ACACEMIC INTEGRITY POLICY.
All Penn State and Eberly College of Science policies regarding academic integrity apply to this course. See https://science.psu.edu/current-students/integrity/policies for details. Please understand that the integrity policy also applies to Top Hat participation. In particular, participating in any engagement activity in place of another person is a violation of the policy and will result in academic sanctions that could go well beyond the total value of all engagement assignments, depending on the severity of the violation.

CODE OF MUTUAL RESPECT.
As the instructor for this course, I strongly endorse the Eberly College Code of Mutual Respect and Cooperation. I intend to adhere to these tenets in my dealings with students and I hope that students will reciprocate in their interations with all other students, teaching assistants, learning assistants, and me. The code may be found online at https://science.psu.edu/climate-and-diversity/code-mutual-respect-and-cooperation.
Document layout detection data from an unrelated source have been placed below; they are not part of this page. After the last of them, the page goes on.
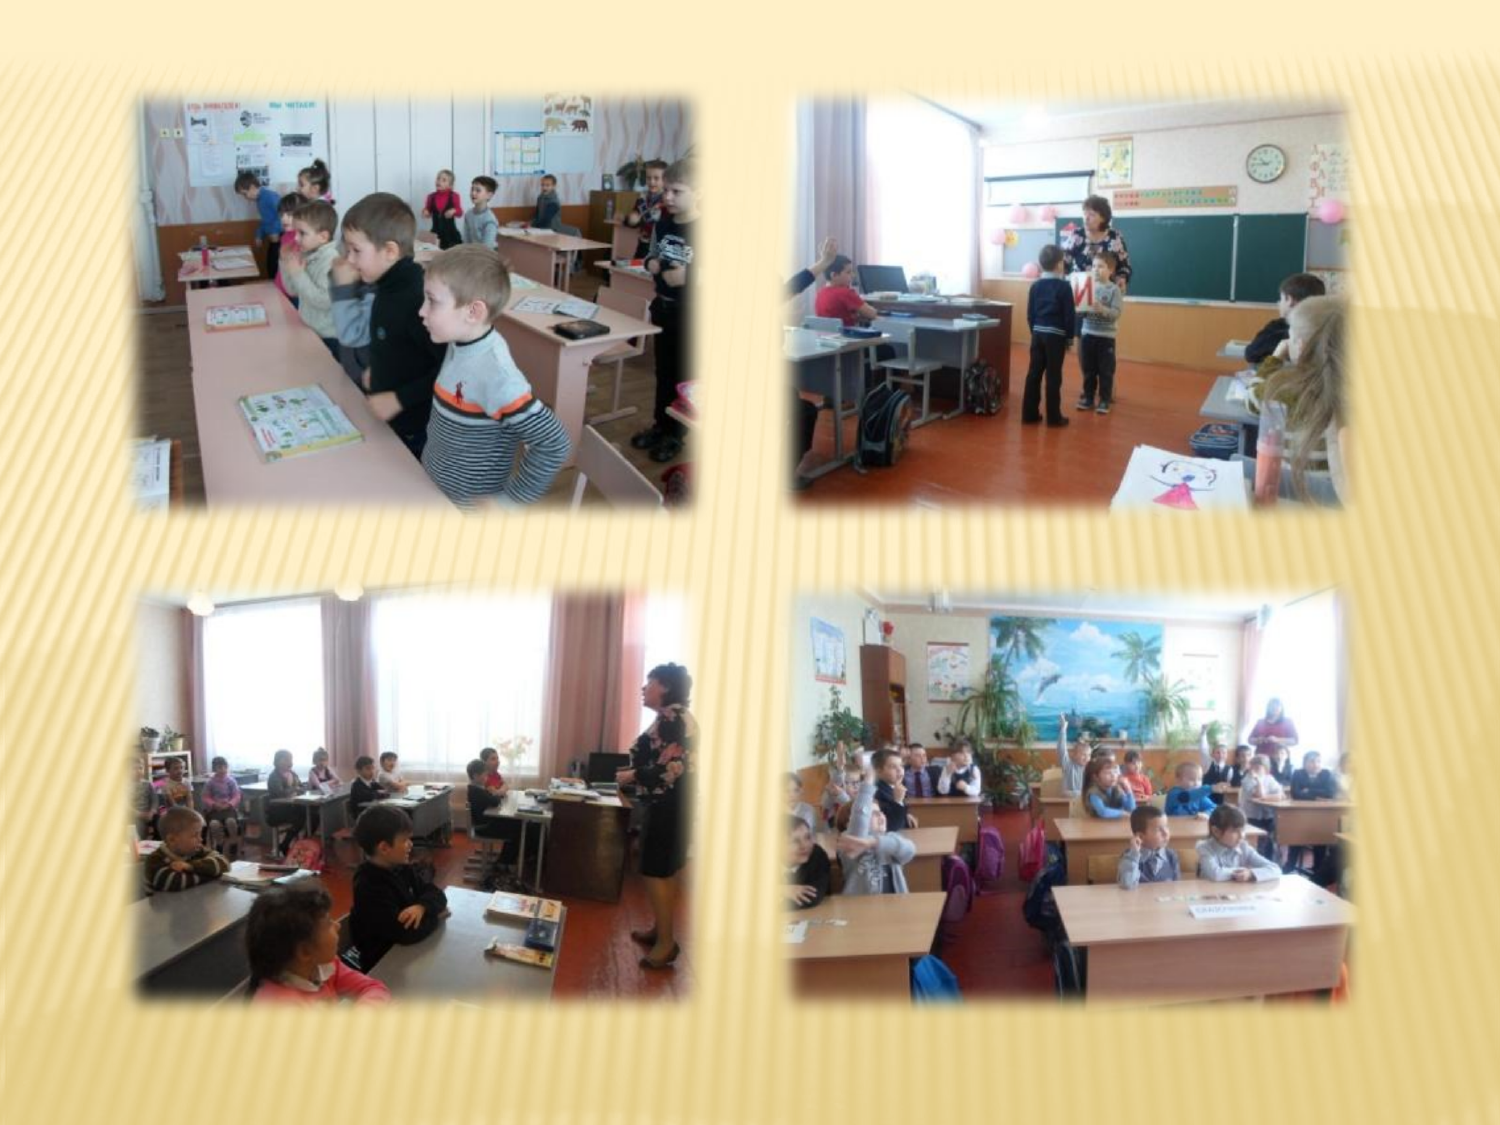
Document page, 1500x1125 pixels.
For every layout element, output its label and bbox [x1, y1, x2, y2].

list [773, 573, 1365, 1018]
picture [116, 81, 709, 526]
picture [116, 573, 708, 1018]
picture [773, 81, 1365, 526]
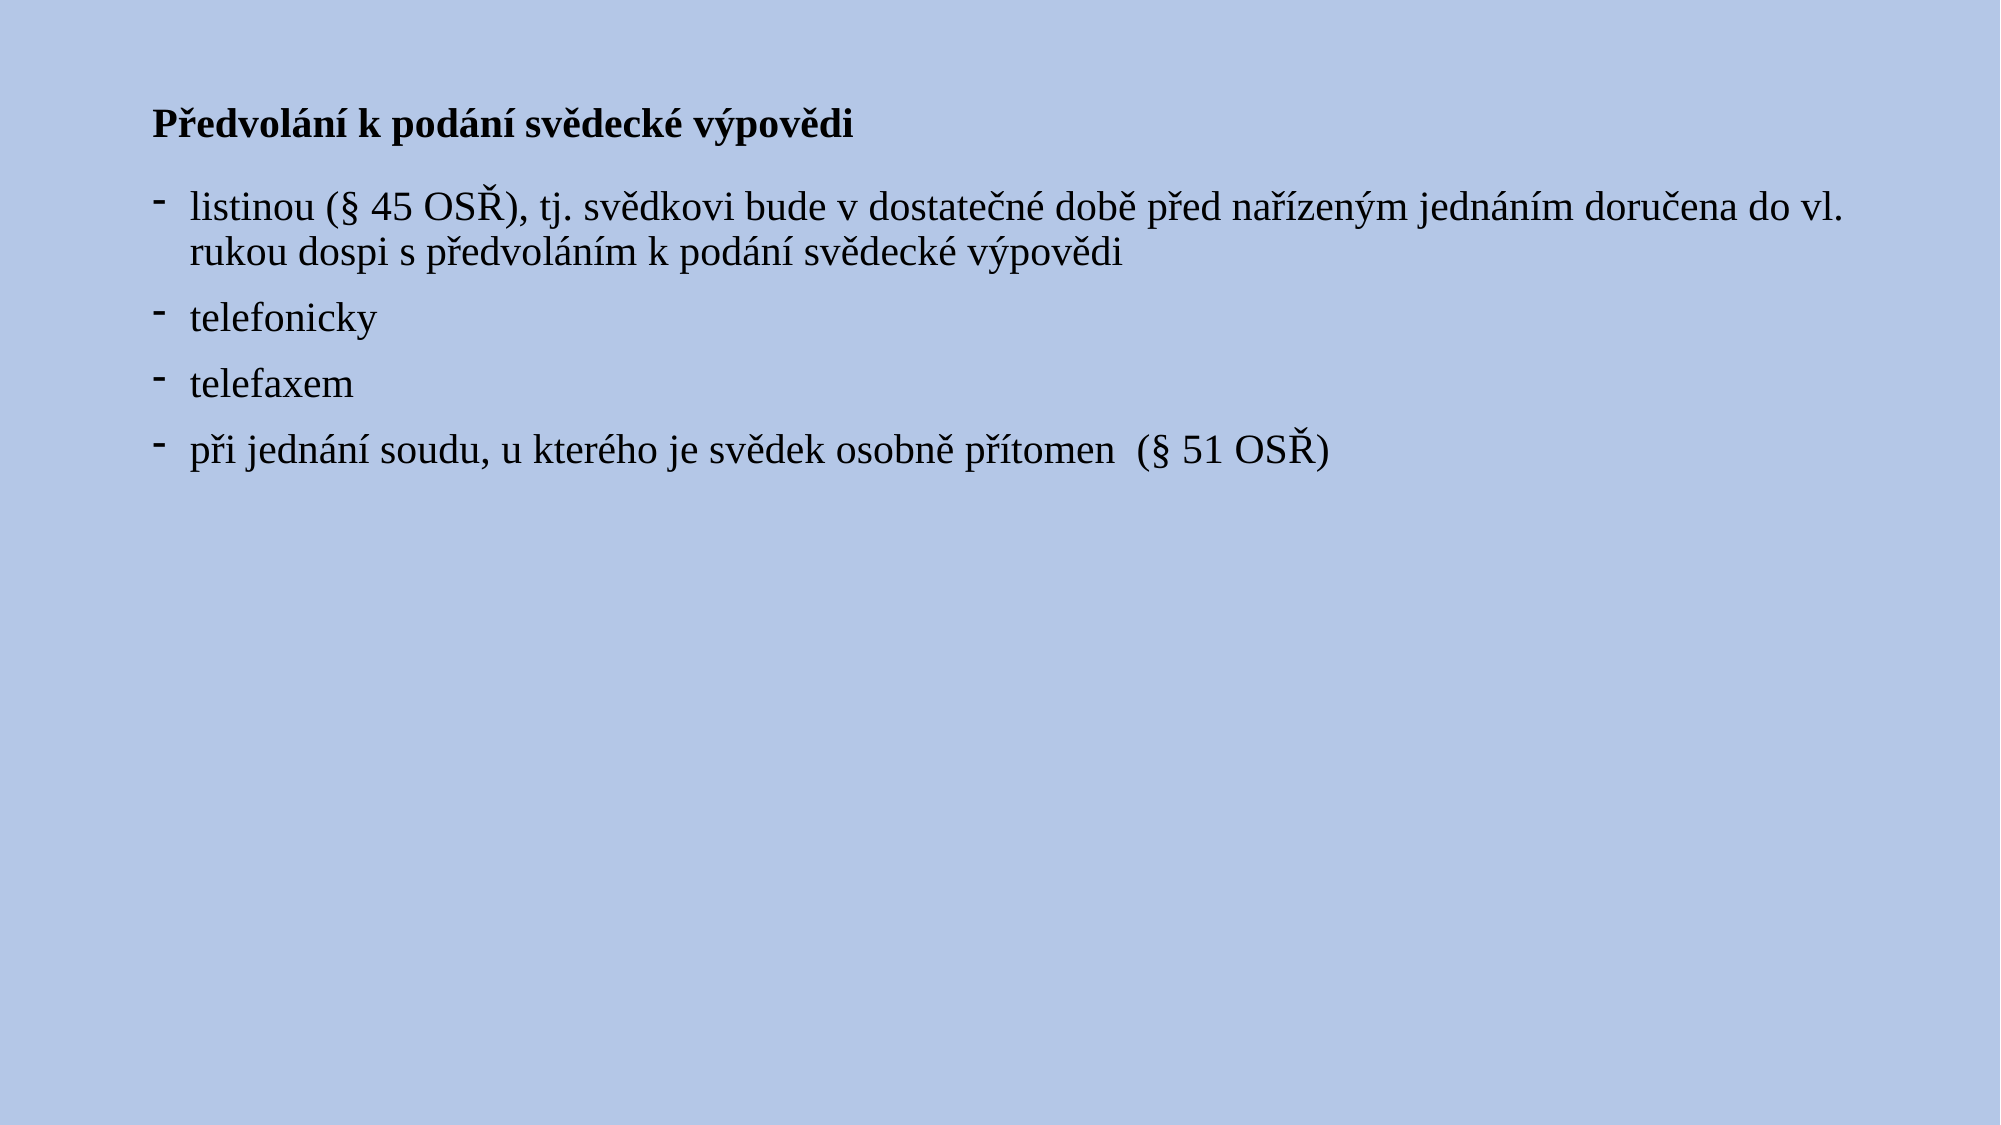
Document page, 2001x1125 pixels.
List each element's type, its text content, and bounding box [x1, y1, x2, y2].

DISABILITY ACCOMMODATION STATEMENT.
Penn State welcomes students with disabilities into the University's educational programs. The Student Disability Resources (SDR) website at http://equity.psu.edu/sdr/disability-coordinator provides contact information for every Penn State campus. At University Park, the SDR office is in 116 Boucke. In order to receive consideration for reasonable accommodations, you must contact SDR and provide documentation as explained in the guidelines at http://equity.psu.edu/sdr/guidelines.

COUNSELING AND PSYCHOLOGICAL SERVICES STATEMENT.
Many students at Penn State face personal challenges or have psychological needs that may interfere with their academic progress, social development, or emotional wellbeing. The university offers a variety of confidential services to help you through difficult times, provided by staff who welcome all students. At University Park, Counseling and Psychological Services at University Park (CAPS) may be reached at 814-863-0395 or on the web at http://studentaffairs.psu.edu/counseling/. For emergencies 24 hours a day, 7 days a week, call the Penn State Crisis Line at 877-229-6400 or contact the Crisis Text Line by texting LIONS to 741741.

EDUCATIONAL EQUITY/REPORT BIAS STATEMENT.
Students who believe they have experienced or observed a hate crime, an act of intolerance, discrimination, or harassment that occurs at Penn State are urged to report this incident as outlined on the University's Report Bias webpage at http://equity.psu.edu/reportbias/.